Friday, November 30th, 2007 by RLR

From The Regressive Antidote
By David Michael Green

So the surge is working, eh?

Well, maybe, though you’d be a fool to necessarily believe it, especially coming from such reliable sources as the Bush administration and the American media. It’s not like they actually ever got any single thing about this war right. Ever.

For the quality of media reporting we’ve been getting – from WMD hype to the Downing Street Memos to election theft – these guys might as well have been on a different planet. What does it tell you about the state of the media in your country when people have to rely on foreign sources to get a remotely accurate account of the news? Can you say ‘Pravda’?

And, as for the congenital liars who call themselves the government of the United States of America, when even former press officers for these clowns are now documenting their deceits, it’s pretty clear just what we’re dealing with.
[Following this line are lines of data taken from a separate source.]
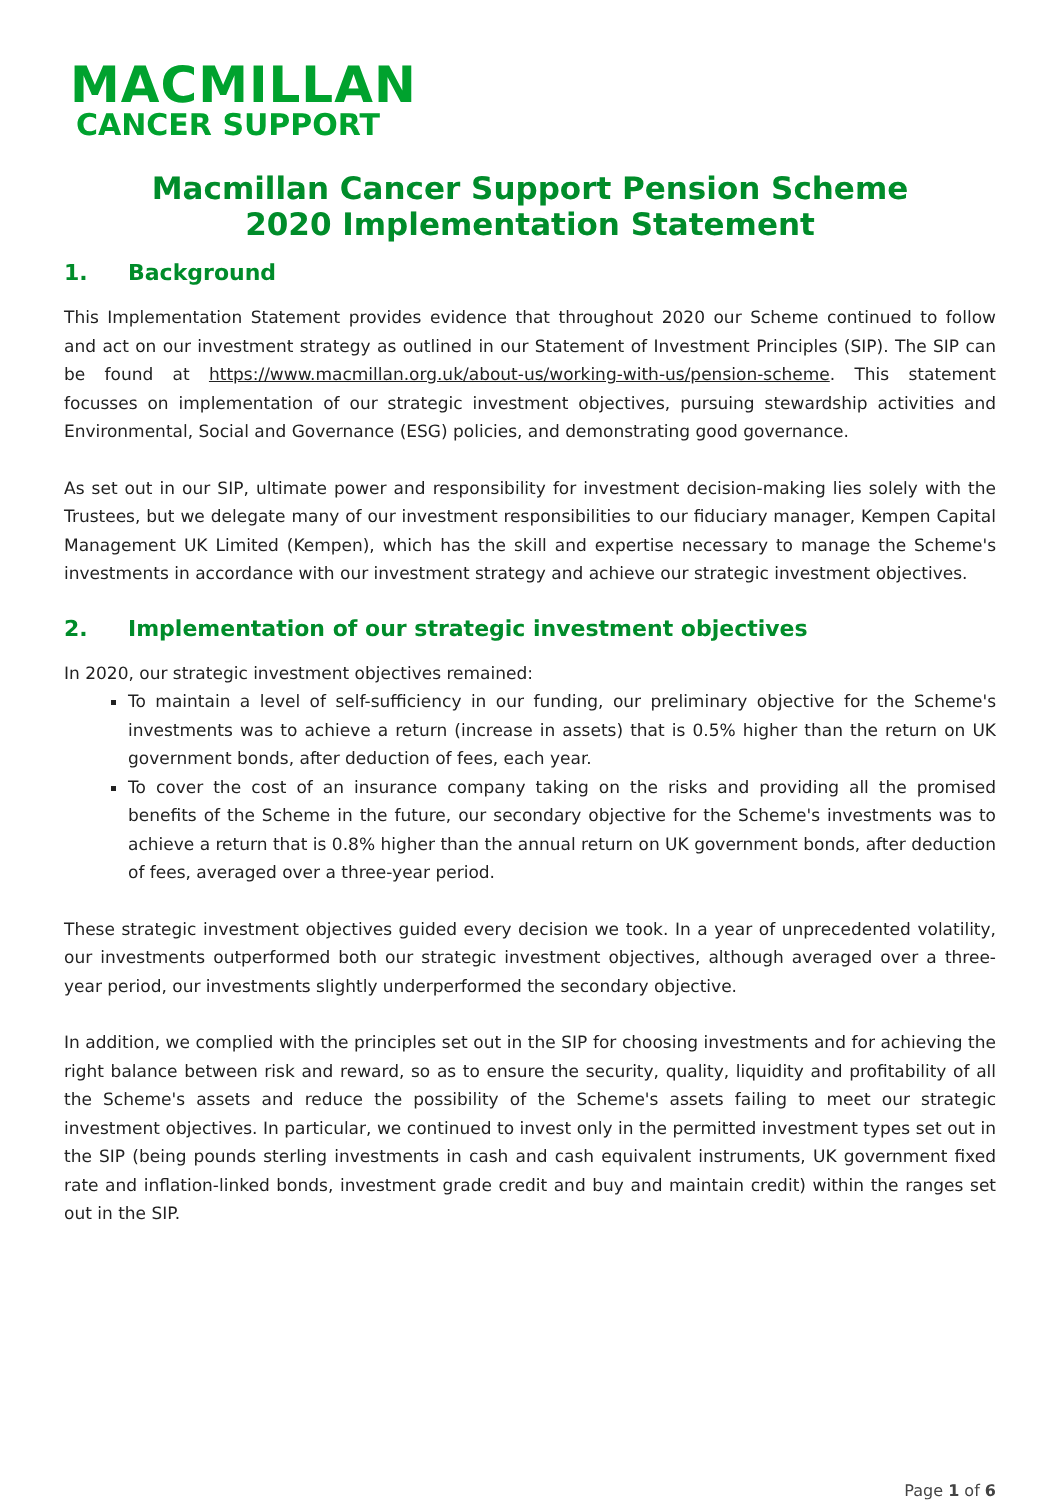MACMILLAN
CANCER SUPPORT
Macmillan Cancer Support Pension Scheme
2020 Implementation Statement
1. Background
This Implementation Statement provides evidence that throughout 2020 our Scheme continued to follow and act on our investment strategy as outlined in our Statement of Investment Principles (SIP). The SIP can be found at https://www.macmillan.org.uk/about-us/working-with-us/pension-scheme. This statement focusses on implementation of our strategic investment objectives, pursuing stewardship activities and Environmental, Social and Governance (ESG) policies, and demonstrating good governance.
As set out in our SIP, ultimate power and responsibility for investment decision-making lies solely with the Trustees, but we delegate many of our investment responsibilities to our fiduciary manager, Kempen Capital Management UK Limited (Kempen), which has the skill and expertise necessary to manage the Scheme's investments in accordance with our investment strategy and achieve our strategic investment objectives.
2. Implementation of our strategic investment objectives
In 2020, our strategic investment objectives remained:
To maintain a level of self-sufficiency in our funding, our preliminary objective for the Scheme's investments was to achieve a return (increase in assets) that is 0.5% higher than the return on UK government bonds, after deduction of fees, each year.
To cover the cost of an insurance company taking on the risks and providing all the promised benefits of the Scheme in the future, our secondary objective for the Scheme's investments was to achieve a return that is 0.8% higher than the annual return on UK government bonds, after deduction of fees, averaged over a three-year period.
These strategic investment objectives guided every decision we took. In a year of unprecedented volatility, our investments outperformed both our strategic investment objectives, although averaged over a three-year period, our investments slightly underperformed the secondary objective.
In addition, we complied with the principles set out in the SIP for choosing investments and for achieving the right balance between risk and reward, so as to ensure the security, quality, liquidity and profitability of all the Scheme's assets and reduce the possibility of the Scheme's assets failing to meet our strategic investment objectives. In particular, we continued to invest only in the permitted investment types set out in the SIP (being pounds sterling investments in cash and cash equivalent instruments, UK government fixed rate and inflation-linked bonds, investment grade credit and buy and maintain credit) within the ranges set out in the SIP.
Page 1 of 6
Before we buy into the supposed sweetness and light of Operation Humbling Bungling, we should remember, first of all, that we are being told that the surge (really a market-friendly term for escalation) is working at the end of the bloodiest year yet for American forces in Iraq. That is somewhat, ahem, less than encouraging. Or at least it would be if we lived in a place that wasn’t a psychiatric ward of 300 million masquerading as a sovereign state. It is also quite possible that fighting in Iraq has diminished – if it indeed has – because so much ethnic cleansing has now been completed. If the Sunni residents have been driven from Shiite neighborhoods, and vice versa, there would certainly be less to fight about. That’s definitely one way to end a war, eh?